Given data »
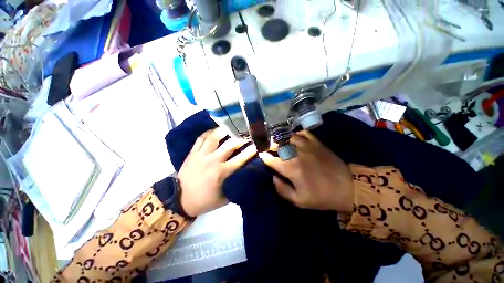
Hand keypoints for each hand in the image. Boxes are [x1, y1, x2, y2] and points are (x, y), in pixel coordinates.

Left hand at [178, 128, 256, 216]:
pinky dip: (209, 132)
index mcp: (222, 172)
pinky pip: (201, 138)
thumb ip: (236, 185)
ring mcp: (201, 154)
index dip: (251, 150)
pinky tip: (215, 130)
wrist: (180, 200)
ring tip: (231, 126)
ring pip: (214, 137)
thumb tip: (246, 175)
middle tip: (247, 133)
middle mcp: (213, 160)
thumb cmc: (205, 200)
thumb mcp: (224, 199)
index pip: (241, 158)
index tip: (257, 144)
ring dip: (225, 130)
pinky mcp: (193, 152)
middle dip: (241, 138)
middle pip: (230, 144)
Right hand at [259, 131, 353, 212]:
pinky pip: (301, 133)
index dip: (264, 157)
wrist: (347, 186)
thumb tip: (273, 177)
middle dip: (270, 146)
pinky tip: (294, 139)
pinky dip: (295, 134)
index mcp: (290, 168)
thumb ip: (282, 189)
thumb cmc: (321, 196)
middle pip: (277, 144)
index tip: (262, 156)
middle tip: (268, 148)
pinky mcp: (316, 142)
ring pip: (287, 137)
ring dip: (281, 140)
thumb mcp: (299, 200)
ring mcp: (306, 145)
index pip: (270, 159)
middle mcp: (295, 153)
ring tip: (279, 143)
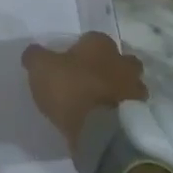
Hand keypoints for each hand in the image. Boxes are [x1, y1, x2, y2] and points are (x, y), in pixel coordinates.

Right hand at [21, 31, 148, 150]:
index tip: (68, 63)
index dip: (80, 50)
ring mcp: (135, 90)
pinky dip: (120, 112)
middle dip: (108, 67)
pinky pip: (128, 109)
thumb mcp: (41, 68)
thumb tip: (33, 52)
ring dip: (118, 91)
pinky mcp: (139, 116)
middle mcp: (123, 61)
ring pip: (128, 84)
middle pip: (118, 60)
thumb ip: (35, 56)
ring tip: (98, 104)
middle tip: (89, 81)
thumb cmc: (71, 90)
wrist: (101, 132)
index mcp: (101, 44)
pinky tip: (105, 121)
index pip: (92, 39)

Exercise » Exactly the lines above from the one with "index dip: (80, 50)" to the one with "index mcp: (101, 44)", both included, are to be quoted; leave the rest out.

Task result »
index dip: (80, 50)
ring mcp: (135, 90)
pinky dip: (120, 112)
middle dip: (108, 67)
pinky pip: (128, 109)
thumb mcp: (41, 68)
thumb tip: (33, 52)
ring dip: (118, 91)
pinky mcp: (139, 116)
middle mcp: (123, 61)
ring pip: (128, 84)
middle pip: (118, 60)
thumb ip: (35, 56)
ring tip: (98, 104)
middle tip: (89, 81)
thumb cmc: (71, 90)
wrist: (101, 132)
index mcp: (101, 44)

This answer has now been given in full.